Oral Treatment with Saccharomyces cerevisiae CNCM I-3856 Mitigates the Inflammatory Response Experimentally Induced by Salmonella enterica subsp. enterica Serovar Typhimurium in Mice

• Published in: Probiotics and antimicrobial proteins
• Main Authors: Campos, Lara L., Oliveira, Samantha R. M., Amaral, Maisa N. S., Gallotti, Bruno, Oliveira, Aline F., Arantes, Rosa M. E., Ribeiro-Souza, Samantha, Vital, Katia D., Fernandes, Simone O. A., Cardoso, Valbert N., Nicoli, Jacques R., Martins, Flaviano S.
• Format: Journal Article
• Language: English
• Published: United States 07.09.2024
• Subjects: Intestinal inflammation; Probiotics; Saccharomyces cerevisiae CNCM I-3856; Salmonella Typhimurium
• ISSN: 1867-1306; 1867-1314; 1867-1314
• DOI: 10.1007/s12602-024-10359-4

Salmonella spp. are intracellular, Gram-negative pathogens responsible for a range of diarrheal diseases, which can present either as self-limited (gastroenteritis) or as a systemic form (typhoid fever), characterizing a serious public health problem. In this study, we investigated the therapeutic effects of oral administration of Saccharomyces cerevisiae CNCM I-3856 in a murine model infected with Salmonella Typhimurium (ST).
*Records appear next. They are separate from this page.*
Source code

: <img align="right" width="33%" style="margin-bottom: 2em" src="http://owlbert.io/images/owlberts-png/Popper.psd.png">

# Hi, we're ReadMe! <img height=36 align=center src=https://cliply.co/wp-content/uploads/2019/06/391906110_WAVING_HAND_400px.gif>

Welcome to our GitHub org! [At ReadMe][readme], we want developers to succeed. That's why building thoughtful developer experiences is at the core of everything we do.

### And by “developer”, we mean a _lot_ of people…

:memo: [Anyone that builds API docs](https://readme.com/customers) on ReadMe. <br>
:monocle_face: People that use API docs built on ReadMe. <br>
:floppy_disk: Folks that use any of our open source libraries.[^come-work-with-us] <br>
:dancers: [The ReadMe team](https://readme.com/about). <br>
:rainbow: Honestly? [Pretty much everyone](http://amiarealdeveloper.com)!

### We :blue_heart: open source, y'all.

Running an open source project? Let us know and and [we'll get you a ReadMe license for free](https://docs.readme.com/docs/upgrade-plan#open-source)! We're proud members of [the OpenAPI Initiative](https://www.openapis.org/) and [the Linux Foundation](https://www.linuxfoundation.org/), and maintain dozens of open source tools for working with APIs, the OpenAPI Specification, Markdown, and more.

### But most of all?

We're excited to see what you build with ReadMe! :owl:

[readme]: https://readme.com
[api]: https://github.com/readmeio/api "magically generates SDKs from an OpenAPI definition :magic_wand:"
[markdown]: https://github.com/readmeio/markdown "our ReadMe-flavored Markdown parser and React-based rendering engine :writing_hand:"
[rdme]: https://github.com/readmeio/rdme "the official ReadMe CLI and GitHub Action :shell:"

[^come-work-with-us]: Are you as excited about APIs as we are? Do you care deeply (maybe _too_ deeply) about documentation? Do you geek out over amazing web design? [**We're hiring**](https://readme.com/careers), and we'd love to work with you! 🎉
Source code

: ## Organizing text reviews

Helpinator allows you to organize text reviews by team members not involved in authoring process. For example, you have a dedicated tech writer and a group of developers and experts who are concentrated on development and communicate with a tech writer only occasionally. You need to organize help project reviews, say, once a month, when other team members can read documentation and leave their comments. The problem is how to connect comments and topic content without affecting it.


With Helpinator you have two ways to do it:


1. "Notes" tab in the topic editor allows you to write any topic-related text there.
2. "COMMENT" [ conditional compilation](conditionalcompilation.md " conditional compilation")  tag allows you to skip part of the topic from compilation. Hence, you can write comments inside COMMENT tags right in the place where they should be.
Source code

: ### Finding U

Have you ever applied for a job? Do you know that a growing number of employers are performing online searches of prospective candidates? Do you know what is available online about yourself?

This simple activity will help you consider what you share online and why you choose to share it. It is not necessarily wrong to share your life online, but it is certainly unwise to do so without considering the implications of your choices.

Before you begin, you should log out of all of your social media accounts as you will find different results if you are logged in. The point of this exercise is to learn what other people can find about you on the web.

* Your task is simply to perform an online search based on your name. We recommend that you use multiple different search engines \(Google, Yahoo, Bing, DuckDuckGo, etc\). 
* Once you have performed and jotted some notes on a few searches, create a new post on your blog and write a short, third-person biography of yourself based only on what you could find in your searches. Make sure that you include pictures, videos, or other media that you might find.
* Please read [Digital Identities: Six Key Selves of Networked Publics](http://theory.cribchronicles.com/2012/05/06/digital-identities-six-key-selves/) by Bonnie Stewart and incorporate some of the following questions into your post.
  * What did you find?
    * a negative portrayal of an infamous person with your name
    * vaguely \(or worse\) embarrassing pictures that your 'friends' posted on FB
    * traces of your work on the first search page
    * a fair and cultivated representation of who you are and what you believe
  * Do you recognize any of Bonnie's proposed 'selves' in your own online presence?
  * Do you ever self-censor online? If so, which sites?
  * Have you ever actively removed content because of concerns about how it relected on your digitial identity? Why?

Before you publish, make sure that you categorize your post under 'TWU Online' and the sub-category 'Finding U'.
This yeast species has previously demonstrated the potential to support immune function and reduce inflammation and the ability to exert antimicrobial activity, which is important considering the increasing prevalence of antibiotic-resistant bacteria. Our findings revealed that mice infected with ST and only treated with sterile saline exhibited a higher mortality rate and body weight loss. In contrast, mice treated with I-3856 showed a notable reduction in these adverse outcomes. The yeast demonstrated a high capacity for co-aggregation with the pathogen. Furthermore, the significant amounts of yeast found in the feces of treated mice suggest that intestinal colonization was effective, which was associated with several beneficial effects, including reduced intestinal permeability, which likely limits bacterial translocation to extraintestinal organs. Additionally, the administration of I-3856 reduced levels of sIgA and resulted in a decrease in the recruitment of neutrophils and eosinophils to infection sites, indicating a modulation of the inflammatory response. Histological analyses showed attenuated liver and intestinal lesions in the yeast-treated mice, corroborating the protective effects of the yeast. In conclusion, the results suggest that S. cerevisiae CNCM I-3856 has the potential to control the inflammatory response experimentally induced by S. Typhimurium when administered to mice.